Any notice provided pursuant to this Agreement shall be in writing and shall be deemed given (i) if by hand or overnight delivery, upon receipt thereof,(ii) if by mail, two (2) days after a properly addressed piece is deposited in the United States mails, postage prepaid, certified mail, return receipt requested, or (iii) if by facsimile transmission, upon electronic confirmation thereof, (iv) if by e-mail, to the last known e-mail address. All notices shall be addressed as provided below after the signatures of the parties, or such other address as either party may in the future, consistent with this Section, specify in writing to the other. 

Miscellaneous

This Agreement, any Web Hosting and Design Agreement, or any Ongoing Consulting Agreement referencing this Agreement shall constitute the entire Agreement between Client and PageHoot LLC with respect to the subject matter hereof and there are no representations, understandings or agreements that are not fully expressed in this Agreement. In the event of a conflict between the terms of any Exhibit and this Agreement, unless expressly stated otherwise in the Exhibit, this Agreement shall control. PageHoot LLC may use the name of and identify Client as a PageHoot LLC client, in advertising, publicity, or similar materials distributed or displayed to prospective clients. PageHoot LLC and its personnel, in performance of this Agreement, are acting as independent contractors and not employees or agents of Client. No amendment, change, waiver, or discharge hereof shall be valid unless in writing and signed by the party against which such amendment, change,waiver, or discharge is sought to be enforced. This Agreement shall be governed by the laws of the State of Washington without regard to its conflict of laws provisions, and the exclusive venue for disputes arising out of or related to Agreement shall be the appropriate state or federal court located in either the City of Seattle, Washington or King County, Washington.
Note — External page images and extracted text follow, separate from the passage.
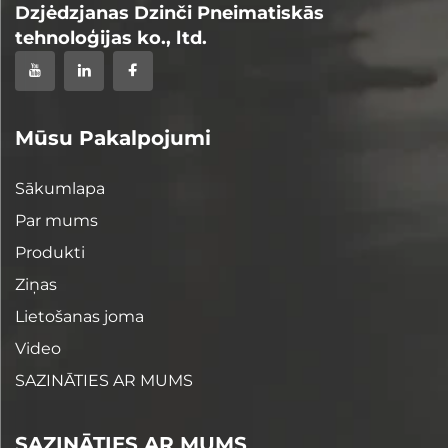
Dzjėdzjanas Dzinči Pneimatiskās
tehnoloģijas ko., ltd.
Mūsu Pakalpojumi
Sākumlapa
Par mums
Produkti
Ziņas
Lietošanas joma
Video
SAZINĀTIES AR MUMS
SAZINĀTIES AR MUMS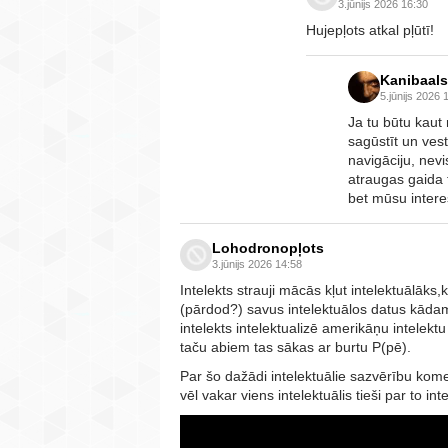
3.jūnijs 2026 16:30
Hujepļots atkal pļūtī!
Kanibaals
5.jūnijs 2026 
Ja tu būtu kaut
sagūstīt un vest
navigāciju, nevi
atraugas gaida 
bet mūsu interes
Lohodronopļots
3.jūnijs 2026 14:58
Intelekts strauji mācās kļut intelektuālāks,
(pārdod?) savus intelektuālos datus kāda
intelekts intelektualizē amerikāņu intelekt
taču abiem tas sākas ar burtu P(pē).
Par šo dažādi intelektuālie sazvērību kom
vēl vakar viens intelektuālis tieši par to in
Client shall not assign, without the prior written consent of PageHoot LLC, its rights, duties or obligations under this Agreement to any person or entity, in whole or in part. The waiver or failure of either party to exercise any right in any respect provided for herein shall not be deemed a waiver of any further right hereunder. Signatures on a copy of this Agreement or other documents provided pursuant to this Agreement transmitted by facsimile machine shall be binding on the parties and of the same legal effect as original signatures. Where agreement, approval, acceptance, consent or similar action by either party hereto is required by any provision of this Agreement, such action shall not be unreasonably delayed or withheld. In WITNESS WHEREOF, by accepting PageHoot LLC’s Sales Order, Proposal or Quotation, this document is hereby included by reference as being part of that Sales Order, Proposal or Quotation.